1. A storage device for promoting security in a computer system, the storage device comprising:
a storage medium for storing data;
firmware for reading data from and writing data to the storage medium; and
a partition defined on the storage medium for dividing the storage medium into a data partition and a secure data partition, the secure data partition for storing secure data and one or more authority records, wherein the one or more authority records define access permissions relating to the secure data partition and the secure data;
wherein the secure data partition contains a master authority record, wherein the one or more authority records can be created and deleted as required by a user having access permissions according to the master authority record; and
wherein only the firmware is permitted to access the secure data and the one or more authority records.
2. The storage device of claim 1 wherein the storage device is in communication with a computer system having an operating system.
3. The storage device of claim 2, wherein secure data stored in the secure data partition is invisible to the operating system.

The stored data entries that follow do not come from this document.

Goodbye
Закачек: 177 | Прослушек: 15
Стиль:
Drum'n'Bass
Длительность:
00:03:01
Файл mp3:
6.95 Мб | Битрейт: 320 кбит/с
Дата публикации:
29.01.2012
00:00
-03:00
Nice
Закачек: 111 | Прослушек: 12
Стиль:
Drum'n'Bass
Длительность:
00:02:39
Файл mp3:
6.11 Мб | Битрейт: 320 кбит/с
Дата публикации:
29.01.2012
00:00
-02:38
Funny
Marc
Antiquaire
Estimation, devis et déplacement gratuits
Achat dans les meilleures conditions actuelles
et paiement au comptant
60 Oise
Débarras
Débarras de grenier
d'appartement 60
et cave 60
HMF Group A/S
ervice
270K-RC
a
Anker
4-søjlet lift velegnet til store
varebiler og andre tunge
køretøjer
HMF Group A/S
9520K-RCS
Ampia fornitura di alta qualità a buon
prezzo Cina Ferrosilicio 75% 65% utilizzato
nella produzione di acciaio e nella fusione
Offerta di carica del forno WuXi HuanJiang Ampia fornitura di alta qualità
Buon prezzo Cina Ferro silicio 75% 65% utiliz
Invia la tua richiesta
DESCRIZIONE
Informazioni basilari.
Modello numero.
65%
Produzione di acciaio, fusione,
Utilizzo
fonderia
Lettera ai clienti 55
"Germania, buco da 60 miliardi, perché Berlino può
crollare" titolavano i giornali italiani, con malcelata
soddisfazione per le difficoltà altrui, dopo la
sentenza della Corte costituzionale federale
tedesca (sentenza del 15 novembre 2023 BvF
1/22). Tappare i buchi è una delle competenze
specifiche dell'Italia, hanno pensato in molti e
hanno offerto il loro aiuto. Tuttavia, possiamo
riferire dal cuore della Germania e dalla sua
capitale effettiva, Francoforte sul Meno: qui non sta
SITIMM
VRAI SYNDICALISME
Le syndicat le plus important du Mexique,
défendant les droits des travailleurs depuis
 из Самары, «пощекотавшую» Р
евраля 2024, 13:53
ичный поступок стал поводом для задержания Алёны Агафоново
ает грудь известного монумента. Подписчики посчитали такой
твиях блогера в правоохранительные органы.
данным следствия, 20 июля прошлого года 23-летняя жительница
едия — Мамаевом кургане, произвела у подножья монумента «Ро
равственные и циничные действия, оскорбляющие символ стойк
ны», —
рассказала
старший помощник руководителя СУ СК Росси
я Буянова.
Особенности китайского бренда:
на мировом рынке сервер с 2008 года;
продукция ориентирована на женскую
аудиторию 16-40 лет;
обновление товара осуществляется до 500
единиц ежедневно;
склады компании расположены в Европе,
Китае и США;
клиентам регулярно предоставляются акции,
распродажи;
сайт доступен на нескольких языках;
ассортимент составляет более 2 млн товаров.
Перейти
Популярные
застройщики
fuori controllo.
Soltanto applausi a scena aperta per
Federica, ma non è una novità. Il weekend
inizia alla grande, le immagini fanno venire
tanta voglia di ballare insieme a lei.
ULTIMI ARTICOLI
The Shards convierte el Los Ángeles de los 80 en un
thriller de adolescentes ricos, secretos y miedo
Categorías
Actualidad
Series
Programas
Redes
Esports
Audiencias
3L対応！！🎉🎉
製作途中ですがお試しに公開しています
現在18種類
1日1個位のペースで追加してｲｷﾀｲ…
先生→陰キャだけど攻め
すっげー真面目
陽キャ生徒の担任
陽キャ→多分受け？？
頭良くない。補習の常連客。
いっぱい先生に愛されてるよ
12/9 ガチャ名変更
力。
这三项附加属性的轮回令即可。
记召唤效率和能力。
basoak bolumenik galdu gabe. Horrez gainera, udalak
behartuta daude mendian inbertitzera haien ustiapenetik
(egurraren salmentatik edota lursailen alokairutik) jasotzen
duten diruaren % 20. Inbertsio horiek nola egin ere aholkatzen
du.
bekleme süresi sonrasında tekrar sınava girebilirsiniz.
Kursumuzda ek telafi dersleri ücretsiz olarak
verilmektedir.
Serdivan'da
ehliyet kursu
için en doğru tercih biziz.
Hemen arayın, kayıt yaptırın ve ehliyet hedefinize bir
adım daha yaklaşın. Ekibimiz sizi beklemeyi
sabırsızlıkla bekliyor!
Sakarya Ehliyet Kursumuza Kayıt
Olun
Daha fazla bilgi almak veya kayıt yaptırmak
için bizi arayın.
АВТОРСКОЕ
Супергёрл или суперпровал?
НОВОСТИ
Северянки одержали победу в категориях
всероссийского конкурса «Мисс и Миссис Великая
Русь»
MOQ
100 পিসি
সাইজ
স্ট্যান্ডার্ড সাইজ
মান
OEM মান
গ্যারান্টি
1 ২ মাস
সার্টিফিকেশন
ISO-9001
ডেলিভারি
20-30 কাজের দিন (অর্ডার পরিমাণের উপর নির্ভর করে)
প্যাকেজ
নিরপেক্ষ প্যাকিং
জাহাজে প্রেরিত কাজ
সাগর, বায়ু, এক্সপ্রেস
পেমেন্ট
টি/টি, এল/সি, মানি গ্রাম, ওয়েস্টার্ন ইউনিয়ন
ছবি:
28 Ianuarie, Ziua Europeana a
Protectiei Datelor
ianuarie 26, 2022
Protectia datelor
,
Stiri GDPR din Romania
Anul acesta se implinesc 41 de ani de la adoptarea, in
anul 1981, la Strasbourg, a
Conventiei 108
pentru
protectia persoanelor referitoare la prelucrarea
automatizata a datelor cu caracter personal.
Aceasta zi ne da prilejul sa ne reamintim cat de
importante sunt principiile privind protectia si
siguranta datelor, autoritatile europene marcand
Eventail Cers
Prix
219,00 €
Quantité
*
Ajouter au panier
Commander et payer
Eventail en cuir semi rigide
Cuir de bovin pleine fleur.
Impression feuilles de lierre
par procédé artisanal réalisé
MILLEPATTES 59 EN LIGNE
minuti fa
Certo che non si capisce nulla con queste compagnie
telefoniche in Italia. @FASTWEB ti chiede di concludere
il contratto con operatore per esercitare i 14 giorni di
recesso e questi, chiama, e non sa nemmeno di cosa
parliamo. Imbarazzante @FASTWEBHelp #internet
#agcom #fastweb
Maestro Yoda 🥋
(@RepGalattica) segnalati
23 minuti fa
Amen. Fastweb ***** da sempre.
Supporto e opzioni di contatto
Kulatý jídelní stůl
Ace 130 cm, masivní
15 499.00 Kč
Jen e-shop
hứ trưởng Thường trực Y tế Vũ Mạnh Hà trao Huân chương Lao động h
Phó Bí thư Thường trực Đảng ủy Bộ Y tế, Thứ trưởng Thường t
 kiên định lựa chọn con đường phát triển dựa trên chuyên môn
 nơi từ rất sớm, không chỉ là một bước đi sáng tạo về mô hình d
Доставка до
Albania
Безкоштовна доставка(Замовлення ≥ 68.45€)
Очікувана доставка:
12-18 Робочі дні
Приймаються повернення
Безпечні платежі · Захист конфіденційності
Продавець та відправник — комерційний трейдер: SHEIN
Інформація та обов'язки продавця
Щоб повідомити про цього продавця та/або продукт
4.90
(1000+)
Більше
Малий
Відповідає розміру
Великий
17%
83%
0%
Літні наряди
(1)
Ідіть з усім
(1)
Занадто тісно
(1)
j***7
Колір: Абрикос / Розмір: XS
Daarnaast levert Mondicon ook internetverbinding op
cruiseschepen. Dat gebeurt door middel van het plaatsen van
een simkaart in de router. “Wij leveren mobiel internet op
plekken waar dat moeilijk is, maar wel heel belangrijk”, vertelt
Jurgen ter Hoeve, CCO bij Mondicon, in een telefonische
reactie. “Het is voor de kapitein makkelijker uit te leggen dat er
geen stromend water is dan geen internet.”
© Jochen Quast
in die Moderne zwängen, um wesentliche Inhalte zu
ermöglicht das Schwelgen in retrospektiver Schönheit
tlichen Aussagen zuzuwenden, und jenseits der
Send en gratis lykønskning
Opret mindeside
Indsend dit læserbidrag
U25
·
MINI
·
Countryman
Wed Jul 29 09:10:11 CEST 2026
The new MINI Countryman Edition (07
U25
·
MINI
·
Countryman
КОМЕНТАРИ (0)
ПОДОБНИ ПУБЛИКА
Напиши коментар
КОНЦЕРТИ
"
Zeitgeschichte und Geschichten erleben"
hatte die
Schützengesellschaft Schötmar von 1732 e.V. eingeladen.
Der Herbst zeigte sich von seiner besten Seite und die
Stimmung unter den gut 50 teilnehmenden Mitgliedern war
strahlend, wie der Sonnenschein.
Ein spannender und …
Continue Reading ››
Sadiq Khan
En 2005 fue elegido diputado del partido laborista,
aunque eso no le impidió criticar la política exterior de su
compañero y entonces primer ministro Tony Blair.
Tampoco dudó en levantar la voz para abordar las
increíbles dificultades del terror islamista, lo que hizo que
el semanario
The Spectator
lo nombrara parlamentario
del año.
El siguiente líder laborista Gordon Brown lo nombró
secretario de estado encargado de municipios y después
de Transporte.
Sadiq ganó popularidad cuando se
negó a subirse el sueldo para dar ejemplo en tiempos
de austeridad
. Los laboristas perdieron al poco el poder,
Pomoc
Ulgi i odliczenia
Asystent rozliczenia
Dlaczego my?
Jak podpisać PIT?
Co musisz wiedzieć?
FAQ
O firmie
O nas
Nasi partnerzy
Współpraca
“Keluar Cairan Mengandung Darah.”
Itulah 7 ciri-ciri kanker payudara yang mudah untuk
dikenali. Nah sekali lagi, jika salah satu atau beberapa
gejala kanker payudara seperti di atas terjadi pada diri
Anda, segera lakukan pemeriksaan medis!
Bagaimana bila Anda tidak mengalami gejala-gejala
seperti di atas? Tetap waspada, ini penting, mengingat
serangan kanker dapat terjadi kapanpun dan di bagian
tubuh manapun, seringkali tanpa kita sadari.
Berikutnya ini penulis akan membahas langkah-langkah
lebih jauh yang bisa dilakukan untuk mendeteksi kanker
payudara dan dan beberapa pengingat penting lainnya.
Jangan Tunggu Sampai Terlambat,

4. The storage device of claim 1 wherein each of the one or more authority records contains one public-private key pair for authenticating data that originates from the security partition.
5. The storage device of claim 1, wherein the storage device further comprises:
cryptographic operations embedded in the firmware of the storage device.
6. The storage device of claim 5, wherein cryptographic code is authenticated with a root assurance in the firmware of the device, wherein the firmware is non-writable.
7. A method for promoting security in a computer system having an operating system in operative connection with a storage device, wherein said storage device includes a processor and firmware for processing data stored on the storage device, the method comprising:
partitioning a storage medium of the storage device into a data partition and a secure data partition, the data partition being accessible to a user and the secure data partition being invisible to the user, the secure data partition for storing secure data and one or more authority records, wherein the secure data is encrypted and a cryptographic code is embedded in the firmware;
restricting access to the secure data partition such that only the firmware may access the secure data and the one or more authority records; and
authenticating the cryptographic code with a root assurance in the storage device.
8. The method of claim 7, further comprising:
prohibiting access to the secure data partition by the operating system of the computer system.
9. The method of claim 8, wherein a portion of the firmware is non-writable.
10. The method of claim 7, further comprising:
writing data to the secure data partition by executing of a portion of the firmware of the storage device; and
associating the data with a particular record of the one or more authority records.
11. The storage device of claim 1, wherein the secure data is accessed by the firmware using a security partition open call internal to the storage device and hidden from a user.
12. A storage device comprising: a storage medium having a security partition containing one or more authority records and at least one data set associated with each of the one or more authority records; and
a mechanism within the storage device adapted to limit access to the security partition based on the one or more authority records, wherein the mechanism comprises a processor disposed within the storage device adapted to limit access to the security partition by an operating system of a computer system, and firmware disposed within the storage device adapted to limit access to the security partition by an operating system of a computer system.
13. The storage device of claim 12 wherein the one or more authority records comprises a master authority record including instructions for governing the one or more authority records in said storage device.
14. The storage device of claim 12 wherein each of the one or more authority records comprises a plurality of fields, wherein a first field of the plurality of fields contains access rights governing access to the at least one data set.